Baba Yaga and the New Year
When the wind blows gently through the trees, and the air smells almost sweet, that is when the burden shifts in beating hearts and becomes almost impossible to bear. That is when a tingle moves through any living creature, and all of them, they know. They know that she is coming.
She comes swooping, but in silence. Soft, but biting. And when she strikes, all stop in her wake. For how could anything move against such a one? And they fear her. All fear her, for it seems that where she visits, there sorrow, pain, fear lie. But that is not so. A fault of poor causality. She is not cruel.
She ambles, but it is not a slow movement. She swaggers, but it is not careful. She starts small and hunched, but carries a full burden.
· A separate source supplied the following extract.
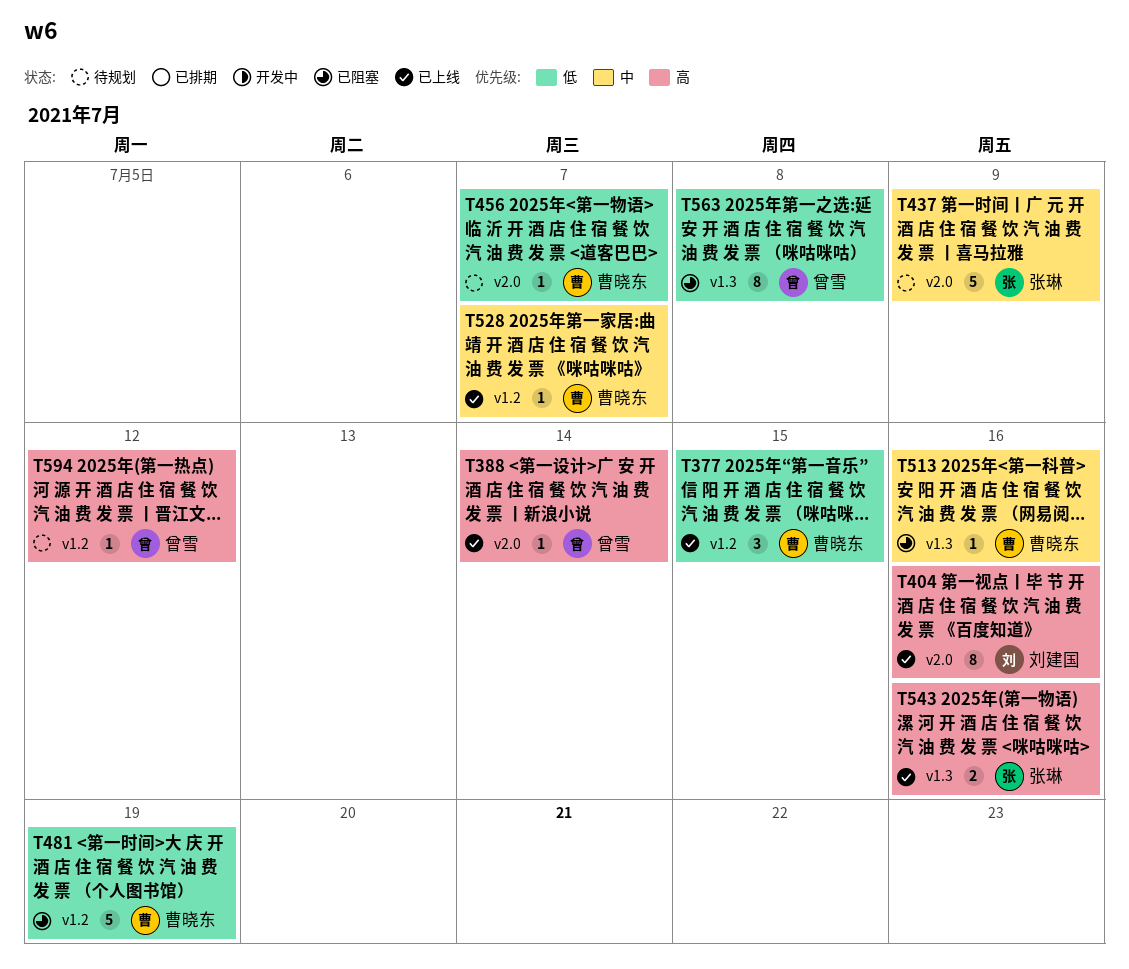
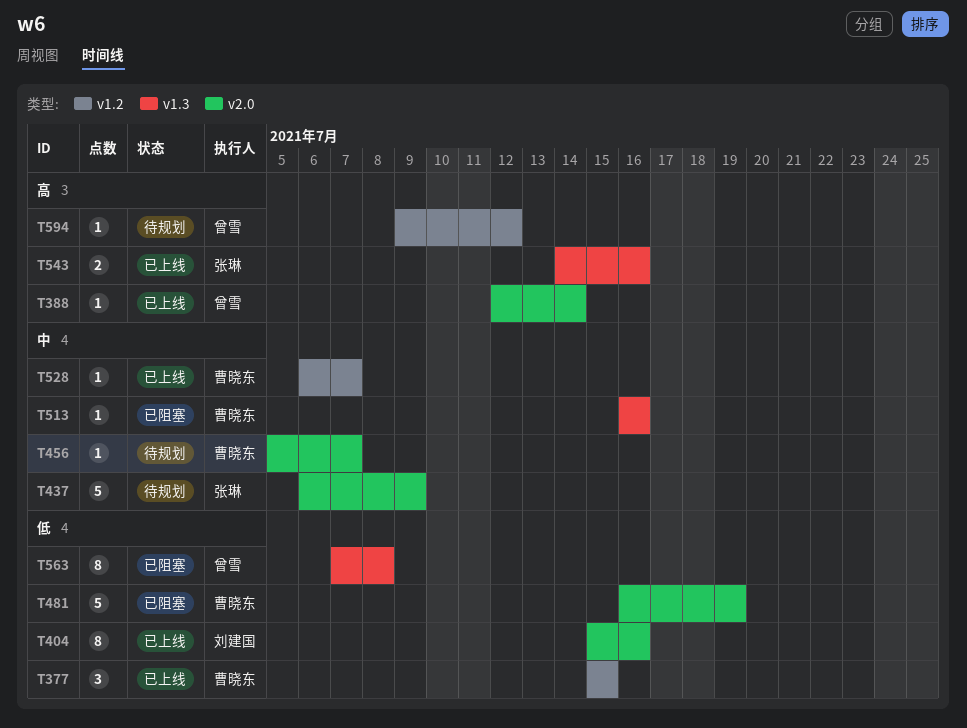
T404, priority: 高 -> 低
T456, priority: 低 -> 中
T481, label: v1.2 -> v2.0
She is ready to shed it lightly. And to carry away with her what she needs. Crone-like, but not a single fragile bone, she cannot stop her work until the time comes for her rest. But that is dependent on those dependent on her. When they have done their crying.
She stoops, and the weight of the world shifts on her back, tilting her slightly to one side. It is just light enough for her bent back. And though she is weather worn, every step she takes removes a line, a crease, and she advances, plunging. There is no doubt of where she must go, for she carries sorrow, fear, pain. Such things must go somewhere. And she can take it. She has power, that is certain—one but looks on her, if one is so lucky, and knows this to be true—but she has a gentle touch, that drops softness onto the noses of all the small creatures that look up at her in awe, startled and too confused to recognize the gift. Her body grows, swells, and it seems as if her burden grows smaller. But that is not so. She is growing larger. Eating ailing thoughts and deepest aches.
Her coat brushes the earth with every step, leaves all in her wake fresh and clean. A rebirth—that is the game she plays, for that is all she has to give. It feeds her. And when she gives all her gift, she is grown and is gone. Carrying with her the sorrow and the pain and the fear. For she has taken these burdens with her, and left behind only beating hearts of memory. And that is enough to start again. Almost anew, for all who acknowledge the taking.